__Textabschnitt__.
----

Nur ein kleines Zauberwort.

Was ist los mit uns? Heute ist einmal wieder einer dieser Tage, an denen ich mich mehr als tausendmal bedanken möchte. Freundlich lächeln. Einen schönen Tag wünschen. Türen aufhalten.  Für die anderen. Weil ich mich fast schäme für das Verhalten meiner Artgenossen.

Morgens werde ich zum Kaffee in meinem E-Mail-Postfach mit „fyi“ und „ok“ begrüßt. Ganzer Inhalt der E-Mails. Über Facebook erreichen mich Nachrichten mit „kannst Du mal kurz schauen?“, „hast Du … ?“ und „wenn Du kurz…“, zudem habe ich auf meiner Mailbox (eines geschäftlichen Anrufers von 7.18 Uhr) ein wirres Kauderwelsch aber keinen Namen und keine Nummer, wer dort etwas von mir will. Einen „guten Tag“ oder ein „auf Wiederhören“ erwarte ich schon gar nicht mehr. Der DHL Mann lässt mir das Paket vor die Füße fallen und scheint taubstumm – zumindest perlen mein „Guten Morgen“ und „Einen schönen Tag“ an ihm ab wie Regentropfen. Wortlos streckt er mir das Unterschriftengerät entgegen.

Die Bäckereifachverkäuferin begrüßt mich mit „was?“ und knallt mir nach meiner Bestellung mit einem „58 Cent!“ die Tüte auf die Theke. Natürlich verlasse ich die Brottheke nicht, ohne dass mir meine Hinterfrau zweimal mit dem Einkaufswagen in die Hacken gefahren ist.

----

__Bereitgestellte Daten__.
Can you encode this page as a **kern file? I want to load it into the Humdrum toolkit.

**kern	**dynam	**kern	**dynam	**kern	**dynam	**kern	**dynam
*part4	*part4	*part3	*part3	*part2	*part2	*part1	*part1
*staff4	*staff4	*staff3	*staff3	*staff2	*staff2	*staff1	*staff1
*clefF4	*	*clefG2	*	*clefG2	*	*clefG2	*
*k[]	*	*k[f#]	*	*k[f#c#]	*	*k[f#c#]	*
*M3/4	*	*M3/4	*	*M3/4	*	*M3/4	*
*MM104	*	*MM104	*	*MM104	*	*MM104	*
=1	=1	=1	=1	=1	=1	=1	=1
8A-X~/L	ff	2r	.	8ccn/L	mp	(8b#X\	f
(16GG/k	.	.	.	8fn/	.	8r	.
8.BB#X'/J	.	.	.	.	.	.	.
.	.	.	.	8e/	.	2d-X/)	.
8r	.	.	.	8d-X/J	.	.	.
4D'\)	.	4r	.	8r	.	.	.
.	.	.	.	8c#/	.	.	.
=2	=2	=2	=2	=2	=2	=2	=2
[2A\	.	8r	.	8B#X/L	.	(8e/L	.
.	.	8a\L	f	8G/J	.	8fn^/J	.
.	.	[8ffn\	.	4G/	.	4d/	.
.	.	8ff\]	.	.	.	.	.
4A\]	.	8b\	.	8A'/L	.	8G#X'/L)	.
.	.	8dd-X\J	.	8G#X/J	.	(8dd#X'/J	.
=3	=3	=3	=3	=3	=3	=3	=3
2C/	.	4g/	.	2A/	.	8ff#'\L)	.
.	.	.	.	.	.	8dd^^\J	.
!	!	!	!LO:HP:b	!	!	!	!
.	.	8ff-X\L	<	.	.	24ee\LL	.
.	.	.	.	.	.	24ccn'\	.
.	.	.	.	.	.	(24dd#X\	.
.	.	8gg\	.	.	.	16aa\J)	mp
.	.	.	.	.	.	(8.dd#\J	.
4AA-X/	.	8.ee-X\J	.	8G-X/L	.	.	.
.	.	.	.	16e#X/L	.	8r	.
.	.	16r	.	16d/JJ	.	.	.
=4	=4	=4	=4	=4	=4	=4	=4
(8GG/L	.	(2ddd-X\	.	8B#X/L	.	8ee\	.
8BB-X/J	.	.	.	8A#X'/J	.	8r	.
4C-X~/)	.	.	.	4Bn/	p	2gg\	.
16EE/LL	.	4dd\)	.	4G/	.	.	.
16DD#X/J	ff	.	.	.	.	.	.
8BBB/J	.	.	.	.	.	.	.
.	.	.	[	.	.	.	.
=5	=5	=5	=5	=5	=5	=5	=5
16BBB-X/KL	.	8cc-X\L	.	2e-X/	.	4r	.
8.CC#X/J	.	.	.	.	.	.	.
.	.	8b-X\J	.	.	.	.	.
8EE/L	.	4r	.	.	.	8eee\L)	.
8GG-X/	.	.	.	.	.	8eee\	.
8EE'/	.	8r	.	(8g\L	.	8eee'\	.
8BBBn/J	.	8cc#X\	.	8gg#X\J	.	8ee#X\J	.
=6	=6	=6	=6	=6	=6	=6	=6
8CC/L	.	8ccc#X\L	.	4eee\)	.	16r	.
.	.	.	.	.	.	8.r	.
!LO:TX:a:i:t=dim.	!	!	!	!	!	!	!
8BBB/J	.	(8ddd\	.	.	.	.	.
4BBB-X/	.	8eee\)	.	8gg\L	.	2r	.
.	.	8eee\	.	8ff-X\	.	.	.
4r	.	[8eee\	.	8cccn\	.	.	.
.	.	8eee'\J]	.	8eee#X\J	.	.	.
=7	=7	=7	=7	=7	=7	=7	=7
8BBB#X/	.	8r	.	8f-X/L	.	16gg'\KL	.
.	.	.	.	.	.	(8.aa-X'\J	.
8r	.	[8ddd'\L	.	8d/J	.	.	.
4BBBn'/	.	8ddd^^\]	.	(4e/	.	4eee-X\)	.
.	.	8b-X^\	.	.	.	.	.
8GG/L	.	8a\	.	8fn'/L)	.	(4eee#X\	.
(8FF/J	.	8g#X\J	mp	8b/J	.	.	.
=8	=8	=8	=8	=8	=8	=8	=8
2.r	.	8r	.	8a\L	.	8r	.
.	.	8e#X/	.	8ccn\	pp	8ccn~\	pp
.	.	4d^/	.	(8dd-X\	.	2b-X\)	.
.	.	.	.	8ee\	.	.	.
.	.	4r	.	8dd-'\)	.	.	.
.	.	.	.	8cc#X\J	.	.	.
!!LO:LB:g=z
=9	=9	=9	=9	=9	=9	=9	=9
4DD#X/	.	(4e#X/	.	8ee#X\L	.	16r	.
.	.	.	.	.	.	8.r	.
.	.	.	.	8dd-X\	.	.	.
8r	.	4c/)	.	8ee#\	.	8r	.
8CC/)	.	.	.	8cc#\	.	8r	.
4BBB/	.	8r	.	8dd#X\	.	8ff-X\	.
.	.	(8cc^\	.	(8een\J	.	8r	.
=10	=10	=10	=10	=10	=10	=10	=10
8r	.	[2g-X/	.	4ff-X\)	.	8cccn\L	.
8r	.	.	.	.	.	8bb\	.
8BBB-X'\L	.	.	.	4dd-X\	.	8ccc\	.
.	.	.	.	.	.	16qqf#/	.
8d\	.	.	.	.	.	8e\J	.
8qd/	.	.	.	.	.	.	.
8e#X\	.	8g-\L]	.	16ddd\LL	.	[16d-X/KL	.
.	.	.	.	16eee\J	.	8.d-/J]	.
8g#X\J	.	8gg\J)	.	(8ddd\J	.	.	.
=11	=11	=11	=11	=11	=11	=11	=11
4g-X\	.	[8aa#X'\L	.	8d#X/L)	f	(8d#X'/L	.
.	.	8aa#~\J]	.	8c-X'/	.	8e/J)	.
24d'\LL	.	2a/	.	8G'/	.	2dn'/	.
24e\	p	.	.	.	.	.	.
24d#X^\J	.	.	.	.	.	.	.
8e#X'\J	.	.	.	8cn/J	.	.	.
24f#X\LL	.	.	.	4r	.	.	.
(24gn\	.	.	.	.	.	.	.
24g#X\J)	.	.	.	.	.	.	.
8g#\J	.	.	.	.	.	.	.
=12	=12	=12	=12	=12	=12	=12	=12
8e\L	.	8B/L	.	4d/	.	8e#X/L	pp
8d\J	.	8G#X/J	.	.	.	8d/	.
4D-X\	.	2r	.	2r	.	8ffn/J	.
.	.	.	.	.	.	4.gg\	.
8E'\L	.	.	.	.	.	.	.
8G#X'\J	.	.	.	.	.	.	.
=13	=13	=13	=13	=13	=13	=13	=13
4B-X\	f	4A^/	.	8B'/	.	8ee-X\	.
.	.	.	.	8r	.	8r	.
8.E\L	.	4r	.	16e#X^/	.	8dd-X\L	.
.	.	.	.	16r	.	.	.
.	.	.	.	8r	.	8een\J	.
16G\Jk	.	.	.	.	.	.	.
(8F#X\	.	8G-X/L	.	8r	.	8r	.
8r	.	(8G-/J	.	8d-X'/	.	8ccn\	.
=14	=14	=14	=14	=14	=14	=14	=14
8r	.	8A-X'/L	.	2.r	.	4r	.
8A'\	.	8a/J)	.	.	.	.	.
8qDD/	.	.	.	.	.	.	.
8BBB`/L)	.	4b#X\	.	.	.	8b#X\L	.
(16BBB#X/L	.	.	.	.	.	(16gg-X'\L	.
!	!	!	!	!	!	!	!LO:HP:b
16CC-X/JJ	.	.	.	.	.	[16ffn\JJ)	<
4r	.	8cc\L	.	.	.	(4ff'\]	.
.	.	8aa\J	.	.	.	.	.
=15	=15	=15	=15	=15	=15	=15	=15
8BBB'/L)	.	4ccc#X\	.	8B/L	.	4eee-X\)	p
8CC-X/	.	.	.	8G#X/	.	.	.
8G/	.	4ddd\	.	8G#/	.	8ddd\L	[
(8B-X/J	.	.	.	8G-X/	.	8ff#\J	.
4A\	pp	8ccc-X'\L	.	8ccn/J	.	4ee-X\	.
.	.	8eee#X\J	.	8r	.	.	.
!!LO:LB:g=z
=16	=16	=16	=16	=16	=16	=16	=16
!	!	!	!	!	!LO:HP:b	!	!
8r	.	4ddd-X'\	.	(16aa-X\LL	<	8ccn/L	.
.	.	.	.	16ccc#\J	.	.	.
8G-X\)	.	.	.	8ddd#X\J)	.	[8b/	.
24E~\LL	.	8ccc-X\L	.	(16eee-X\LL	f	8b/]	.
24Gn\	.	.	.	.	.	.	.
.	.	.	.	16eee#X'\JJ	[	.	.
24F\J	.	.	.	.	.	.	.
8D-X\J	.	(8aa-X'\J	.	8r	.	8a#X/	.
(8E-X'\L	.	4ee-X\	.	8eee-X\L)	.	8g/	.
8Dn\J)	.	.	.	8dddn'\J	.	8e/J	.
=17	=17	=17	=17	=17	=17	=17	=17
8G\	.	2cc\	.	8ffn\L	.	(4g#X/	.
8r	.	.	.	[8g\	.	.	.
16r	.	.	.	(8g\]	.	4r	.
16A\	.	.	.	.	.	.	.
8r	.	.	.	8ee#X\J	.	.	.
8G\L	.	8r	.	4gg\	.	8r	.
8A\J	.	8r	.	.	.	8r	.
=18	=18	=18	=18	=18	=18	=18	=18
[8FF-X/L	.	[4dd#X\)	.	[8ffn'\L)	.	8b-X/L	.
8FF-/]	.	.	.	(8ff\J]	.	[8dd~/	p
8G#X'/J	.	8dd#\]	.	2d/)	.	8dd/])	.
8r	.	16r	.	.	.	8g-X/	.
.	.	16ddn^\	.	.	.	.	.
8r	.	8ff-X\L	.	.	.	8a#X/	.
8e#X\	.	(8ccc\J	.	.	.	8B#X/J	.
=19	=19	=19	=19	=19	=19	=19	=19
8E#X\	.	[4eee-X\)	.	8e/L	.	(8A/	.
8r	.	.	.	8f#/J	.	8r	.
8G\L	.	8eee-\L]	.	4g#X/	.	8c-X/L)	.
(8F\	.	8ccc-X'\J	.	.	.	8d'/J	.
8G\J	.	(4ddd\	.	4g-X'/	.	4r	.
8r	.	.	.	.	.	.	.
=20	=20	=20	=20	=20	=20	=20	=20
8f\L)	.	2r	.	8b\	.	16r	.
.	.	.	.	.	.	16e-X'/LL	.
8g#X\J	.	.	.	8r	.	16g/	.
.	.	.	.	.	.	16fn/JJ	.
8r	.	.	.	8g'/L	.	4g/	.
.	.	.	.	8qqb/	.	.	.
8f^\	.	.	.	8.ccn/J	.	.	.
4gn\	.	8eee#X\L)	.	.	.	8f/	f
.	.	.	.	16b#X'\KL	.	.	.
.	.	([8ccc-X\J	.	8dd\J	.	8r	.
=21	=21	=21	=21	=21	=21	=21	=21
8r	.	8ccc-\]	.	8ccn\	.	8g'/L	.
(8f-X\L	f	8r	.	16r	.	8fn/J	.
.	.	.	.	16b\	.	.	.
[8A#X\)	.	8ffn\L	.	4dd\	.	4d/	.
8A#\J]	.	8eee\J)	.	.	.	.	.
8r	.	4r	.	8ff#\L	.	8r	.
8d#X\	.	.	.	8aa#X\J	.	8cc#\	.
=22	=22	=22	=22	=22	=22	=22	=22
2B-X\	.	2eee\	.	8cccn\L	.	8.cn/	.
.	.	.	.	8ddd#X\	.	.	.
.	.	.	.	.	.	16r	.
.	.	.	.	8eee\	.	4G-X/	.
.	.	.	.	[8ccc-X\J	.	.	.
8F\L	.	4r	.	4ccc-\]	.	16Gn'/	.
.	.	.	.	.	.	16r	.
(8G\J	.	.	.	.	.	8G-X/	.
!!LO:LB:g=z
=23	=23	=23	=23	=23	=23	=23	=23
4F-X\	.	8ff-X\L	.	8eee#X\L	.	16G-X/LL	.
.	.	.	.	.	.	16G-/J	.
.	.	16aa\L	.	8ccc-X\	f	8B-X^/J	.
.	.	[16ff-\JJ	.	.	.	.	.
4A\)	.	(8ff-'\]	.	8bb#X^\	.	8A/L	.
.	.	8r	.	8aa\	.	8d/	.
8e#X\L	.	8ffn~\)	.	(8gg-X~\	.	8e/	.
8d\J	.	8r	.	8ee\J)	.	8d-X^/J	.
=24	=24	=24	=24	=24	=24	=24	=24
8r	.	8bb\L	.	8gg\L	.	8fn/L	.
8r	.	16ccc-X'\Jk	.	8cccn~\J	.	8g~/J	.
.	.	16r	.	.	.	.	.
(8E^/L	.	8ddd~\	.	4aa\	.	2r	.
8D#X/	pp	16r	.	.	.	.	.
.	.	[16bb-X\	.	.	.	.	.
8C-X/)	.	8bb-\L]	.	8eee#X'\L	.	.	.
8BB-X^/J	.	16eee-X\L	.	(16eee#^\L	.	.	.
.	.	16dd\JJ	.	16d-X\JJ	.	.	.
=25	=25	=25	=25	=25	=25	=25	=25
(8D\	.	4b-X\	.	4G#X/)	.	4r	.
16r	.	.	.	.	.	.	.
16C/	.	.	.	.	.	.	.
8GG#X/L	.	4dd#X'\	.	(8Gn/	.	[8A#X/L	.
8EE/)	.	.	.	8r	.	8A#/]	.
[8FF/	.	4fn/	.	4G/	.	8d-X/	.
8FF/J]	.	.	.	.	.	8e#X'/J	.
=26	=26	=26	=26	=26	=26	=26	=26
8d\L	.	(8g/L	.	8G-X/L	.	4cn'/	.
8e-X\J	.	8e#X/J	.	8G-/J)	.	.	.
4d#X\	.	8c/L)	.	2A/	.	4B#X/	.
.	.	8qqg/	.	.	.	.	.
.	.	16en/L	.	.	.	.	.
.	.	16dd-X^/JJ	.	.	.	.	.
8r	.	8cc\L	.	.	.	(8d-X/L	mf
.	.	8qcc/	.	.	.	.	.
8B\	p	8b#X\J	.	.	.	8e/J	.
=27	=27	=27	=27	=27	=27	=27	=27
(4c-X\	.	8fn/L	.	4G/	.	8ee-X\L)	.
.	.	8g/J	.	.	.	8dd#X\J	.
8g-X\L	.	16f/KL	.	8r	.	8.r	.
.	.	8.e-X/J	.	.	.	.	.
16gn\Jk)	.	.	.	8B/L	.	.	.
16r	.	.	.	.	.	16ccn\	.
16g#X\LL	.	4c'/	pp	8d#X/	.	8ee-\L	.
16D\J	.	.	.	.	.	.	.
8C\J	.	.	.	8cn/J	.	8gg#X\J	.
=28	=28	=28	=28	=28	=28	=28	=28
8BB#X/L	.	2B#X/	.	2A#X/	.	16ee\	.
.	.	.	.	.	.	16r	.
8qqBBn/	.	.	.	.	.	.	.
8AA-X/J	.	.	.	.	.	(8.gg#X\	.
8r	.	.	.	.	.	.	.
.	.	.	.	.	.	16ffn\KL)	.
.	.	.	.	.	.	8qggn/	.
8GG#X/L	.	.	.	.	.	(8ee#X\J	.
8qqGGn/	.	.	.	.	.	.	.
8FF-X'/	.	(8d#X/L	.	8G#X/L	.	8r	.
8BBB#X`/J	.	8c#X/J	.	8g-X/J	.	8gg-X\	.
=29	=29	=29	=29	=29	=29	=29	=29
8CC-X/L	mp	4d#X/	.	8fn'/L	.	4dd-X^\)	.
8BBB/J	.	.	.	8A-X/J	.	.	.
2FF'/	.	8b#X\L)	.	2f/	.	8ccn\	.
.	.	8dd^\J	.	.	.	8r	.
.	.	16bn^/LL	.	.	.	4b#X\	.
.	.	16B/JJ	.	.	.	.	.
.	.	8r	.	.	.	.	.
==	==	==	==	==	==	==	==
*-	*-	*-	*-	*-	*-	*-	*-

----

__Arbeitsauftrag A__.
Übernimm aus dem Textabschnitt wortgetreu die Stelle zwischen „Morgens werde ich“ und „das Unterschriftengerät entgegen.“, beide eingeschlossen.
__Arbeitsauftrag B__.
Fasse den Textabschnitt in zwei Sätzen zusammen.
__Arbeitsauftrag C__.
Prüfe anhand des Textabschnitts, ob die folgenden Aussagen zutreffen: (i) Der DHL-Bote sagt beim Übergeben des Pakets etwas. (ii) Der geschäftliche Anruf auf der Mailbox kam um 7.18 Uhr. (iii) Die Hinterfrau fährt nur einmal mit dem Einkaufswagen in die Hacken. Antworte jeweils mit Ja oder Nein und zitiere die entscheidenden Worte wörtlich.

__Antwort A__.
Morgens werde ich zum Kaffee in meinem E-Mail-Postfach mit „fyi“ und „ok“ begrüßt. Ganzer Inhalt der E-Mails. Über Facebook erreichen mich Nachrichten mit „kannst Du mal kurz schauen?“, „hast Du … ?“ und „wenn Du kurz…“, zudem habe ich auf meiner Mailbox (eines geschäftlichen Anrufers von 7.18 Uhr) ein wirres Kauderwelsch aber keinen Namen und keine Nummer, wer dort etwas von mir will. Einen „guten Tag“ oder ein „auf Wiederhören“ erwarte ich schon gar nicht mehr. Der DHL Mann lässt mir das Paket vor die Füße fallen und scheint taubstumm – zumindest perlen mein „Guten Morgen“ und „Einen schönen Tag“ an ihm ab wie Regentropfen. Wortlos streckt er mir das Unterschriftengerät entgegen.

__Antwort B__.
Der Textabschnitt beklagt das unfreundliche Verhalten der Mitmenschen, für das sich die erzählende Person fast schämt. Geschildert werden E-Mails mit nur „fyi“ und „ok“, ein Anrufer ohne Namen und Nummer, ein wortloser DHL-Bote, eine schroffe Bäckereifachverkäuferin und eine Hinterfrau, die mit dem Einkaufswagen in die Hacken fährt.

__Antwort C__.
(i) Nein: „Wortlos streckt er mir das Unterschriftengerät entgegen.“
(ii) Ja: „eines geschäftlichen Anrufers von 7.18 Uhr“
(iii) Nein: „zweimal mit dem Einkaufswagen in die Hacken gefahren“